Stalin’s Secret Weapon is a gripping account of the early history of the globally significant Soviet biological weapons programme, including its key scientists, its secret experimental bases and the role of intelligence specialists, establishing beyond doubt that the infrastructure created by Stalin continues to form the core of Russia’s current biological defence network.
Anthony Rimmington has enjoyed privileged access to an array of newly available sources and materials, including declassified British Secret Intelligence Service reports. The evidence contained therein has led him to conclude that the programme, with its network of dedicated facilities and proving grounds, was far more extensive than previously considered, easily outstripping those of the major Western powers.
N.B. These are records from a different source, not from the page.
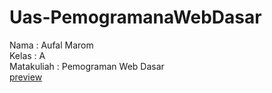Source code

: # Uas-PemogramanaWebDasar

  Nama : Aufal Marom    
  Kelas : A  
  Matakuliah : Pemograman Web Dasar  
  [preview](https://aufall02.github.io/Uas-PemogramanaWebDasar/)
As Rimmington reveals, many of the USSR’s leading infectious disease scientists, including those focused on pneumonic plague, were recruited by the Soviet military and intelligence services. At the dark heart of this bacteriological archipelago lay Stalin, and his involvement is everywhere to be seen, from the promotion of favoured researchers to the political repression and execution of the lead biological warfare specialist, Ivan Mikhailovich Velikanov.
Anthony Rimmington is Honorary Senior Research Fellow at the Centre for Russian, European & Eurasian Studies, University of Birmingham. He has published several scholarly articles on the Soviet Union's offensive biological weapons programme and the civil life sciences industry in Russia and the former Soviet Republics.